* _Questions_
(a) Please answer these questions using the news article about Obama's transition and the Treasury short list. Mark each answer with the same numeral.
(i) Which agency does Sheila Bair head?
(ii) Whom did Obama select as White House chief of staff?
(iii) Who is John Kerry's spokeswoman?
(b) Pick up the news article about Obama's transition and the Treasury short list after its final sentence, and write on from there.

* _Source text_
- - - -

WASHINGTON - An Amherst woman who has been working in the thick of the financial crisis is on a short list to become President-elect Barack Obama's new Treasury secretary, according to several news sources, including NBC News and CNN.

Sheila Bair, who heads the Federal Deposit Insurance Corp., taught financial regulatory policy at the Isenberg School of Management at UMass for four years before President Bush named her to head the FDIC in 2006. She still maintains a home in Amherst and was there on vacation in August.

Obama quickly began filling out his new administration Wednesday, selecting hard-charging Illinois Rep. Rahm Emanuel as White House chief of staff while aides stepped up the pace of transition work that had been cloaked in pre-election secrecy.

Several Democrats confirmed that Emanuel had been offered the job. While it was not clear he had accepted, a rejection would amount to an unlikely public snub of the new president-elect within hours of an electoral college landslide.

With hundreds of jobs to fill and only 10 weeks until Inauguration Day, Obama and his transition team confronted a formidable task complicated by his anti-lobbyist campaign rhetoric.

In August, Sen. Chris Dodd, D-Conn., chairman of the Senate Banking Committee, included Bair on a list of potential Treasury secretaries in an Obama administration, calling her "creative and tough and imaginative."

Bair, 54, is a Republican from Kansas. She was an early critic of subprime loans, and has worked closely with Democrats and prodded banks to develop plans to modify loans that homeowners can no longer afford. Forbes magazine named her the second most powerful woman in the world in August because she is "trying to stave off financial panic amid a worldwide credit crisis." Bair was assistant secretary of the treasury for financial institutions when she left Washington in 2002 to move to Amherst.

Also being eyed for the Treasury job are billionaire investor Warren Buffett, president of the Federal Reserve Bank of New York, Timothy Geithner, and former Federal Reserve Chairman Paul Volcker, according to several news sources.

The day after the election there already was jockeying for Cabinet appointments.

Several Democrats said Sen. John Kerry of Massachusetts, who won a new six-year term on Tuesday, was angling for secretary of state. They spoke on condition of anonymity, saying they were not authorized to discuss any private conversations.

Kerry's spokeswoman, Brigid O'Rourke, disputed the reports. "It's not true. It's ridiculous," she said in an interview.

The official campaign Web Site said no political appointees would be permitted to work on "regulations or contracts directly and substantially related to their prior employer for two years. And no political appointee will be able to lobby the executive branch after leaving government service during the remainder of the administration."

But almost exactly one year ago, on Nov. 3, 2007, candidate Obama went considerably further than that while campaigning in South Carolina. "I don't take a dime of their money, and when I am president, they won't find a job in my White House," he said of lobbyists at the time.

Because they often have prior experience in government or politics, lobbyists figure as potential appointees for presidents of both parties.

- - - -

* _Given information_
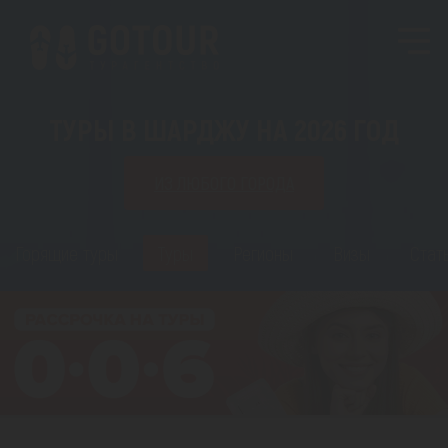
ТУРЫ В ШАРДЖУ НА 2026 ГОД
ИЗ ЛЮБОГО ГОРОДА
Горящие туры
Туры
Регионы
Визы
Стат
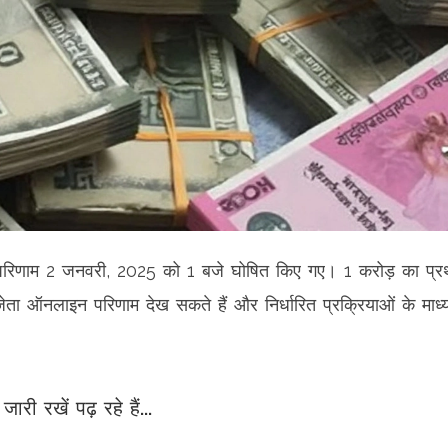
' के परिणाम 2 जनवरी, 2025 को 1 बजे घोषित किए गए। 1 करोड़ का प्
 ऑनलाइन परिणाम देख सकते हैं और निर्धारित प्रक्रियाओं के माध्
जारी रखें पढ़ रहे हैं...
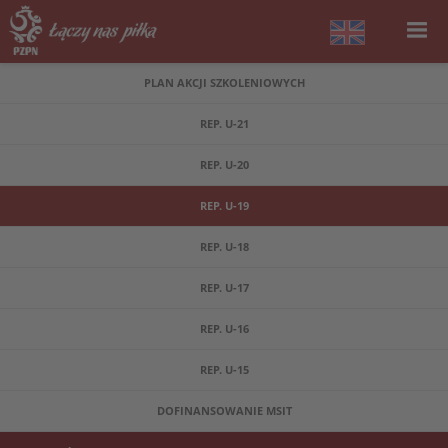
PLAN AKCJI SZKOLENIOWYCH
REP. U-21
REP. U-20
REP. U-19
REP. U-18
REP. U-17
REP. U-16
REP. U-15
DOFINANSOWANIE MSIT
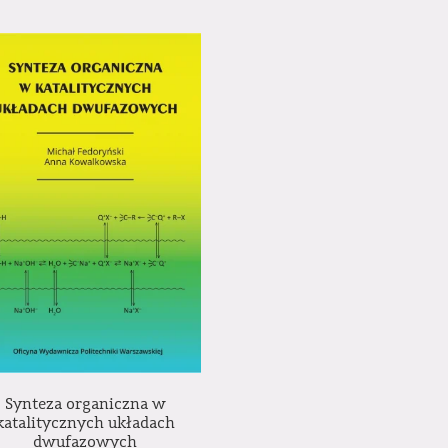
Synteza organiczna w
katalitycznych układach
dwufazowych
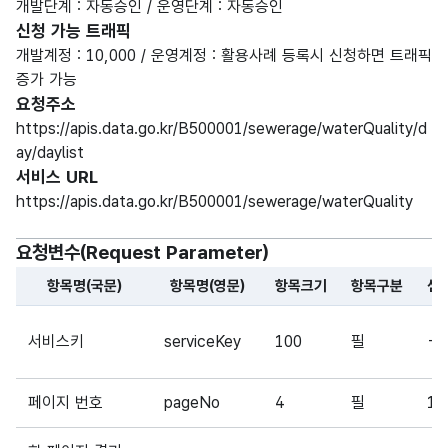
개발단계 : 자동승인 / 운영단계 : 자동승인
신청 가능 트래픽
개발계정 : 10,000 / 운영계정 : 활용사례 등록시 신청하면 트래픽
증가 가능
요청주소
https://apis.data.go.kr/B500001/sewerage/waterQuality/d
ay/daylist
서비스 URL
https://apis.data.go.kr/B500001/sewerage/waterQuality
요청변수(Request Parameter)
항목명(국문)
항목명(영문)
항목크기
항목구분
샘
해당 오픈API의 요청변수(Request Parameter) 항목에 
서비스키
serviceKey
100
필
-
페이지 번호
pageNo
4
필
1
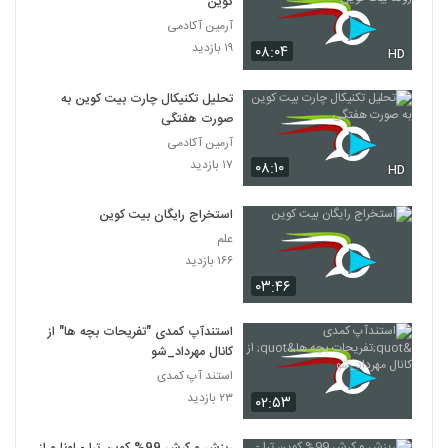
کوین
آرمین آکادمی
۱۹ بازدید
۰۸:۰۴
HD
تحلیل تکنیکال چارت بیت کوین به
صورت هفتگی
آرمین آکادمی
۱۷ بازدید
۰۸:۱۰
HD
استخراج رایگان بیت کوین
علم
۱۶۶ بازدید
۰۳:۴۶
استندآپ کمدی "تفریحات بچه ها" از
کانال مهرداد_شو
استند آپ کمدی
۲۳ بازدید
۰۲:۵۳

- - - -

* _Responses per task_
(a)
(i) The Federal Deposit Insurance Corp.
(ii) Illinois Rep. Rahm Emanuel
(iii) Brigid O'Rourke

(b)
On the morning after making history, the man elected the first black president had breakfast with his wife and two daughters at their Chicago home, went to a nearby gym and visited his downtown offices.

Aides said he planned no public appearances until later in the week, when he has promised to hold a news conference. As president-elect, he begins receiving highly classified briefings from top intelligence officials today.

In offering the post of White House chief of staff to Emanuel, Obama turned to a fellow Chicago politician with a far different style from his own, a man known for his bluntness as well as his single-minded determination.

Emanuel was a political and policy aide in Bill Clinton's White House. Leaving that, he turned to investment banking, then won a Chicago-area House seat six years ago. In Congress, he moved quickly into the leadership. As chairman of the Democratic campaign committee in 2006, he played an instrumental role in restoring his party to power after 12 years in the minority.

Emanuel maintained neutrality during the long primary battle between Obama and Sen. Hillary Rodham Clinton, not surprising given his long-standing ties to the former first lady and his Illinois connections with Obama.

Announcement of the transition team came in a written statement from the Obama camp.

The group is headed by John Podesta, who served as chief of staff under former President Clinton; Pete Rouse, who has been Obama's chief of staff in the Senate, and Valerie Jarrett, a friend of the president-elect and campaign adviser.

Several Democrats described a sprawling operation well under way. Officials had kept deliberations under wraps to avoid the appearance of overconfidence in the weeks leading to Tuesday's election.

They said the group was stocked with longtime associates of Obama, as well as veterans of Clinton's White House.

Quite apart from transition issues, Obama's status as an incumbent member of Congress presents issues unseen since 1960, when John F. Kennedy moved from the Senate to the White House.

The Senate is scheduled to hold a postelection session in two weeks, and Speaker Nancy Pelosi held a news conference Wednesday to reinforce her call for quick action on a bill to stimulate the economy.

That places Obama in uncharted territory - a president-elect, presumably first among equals among congressional Democrats. Yet his and their ability to enact legislation depends almost entirely until Inauguration Day on President Bush's willingness to sign it.

Obama's running mate, Sen. Joe Biden, was elected to a new six-year term from Delaware on Tuesday and he must resign before he can be sworn in as vice president. Democrats are certain to hold his seat, following Jack Markell's election as governor.

There has been intense speculation that Biden's son, Beau Biden, is interested in ascending to the seat. But he is serving a one-year stint in Iraq as a member of the National Guard. In the interim, outgoing Gov. Ruth Ann Minner is seen among many Democrats as a likely appointee to hold the office until an election in 2010.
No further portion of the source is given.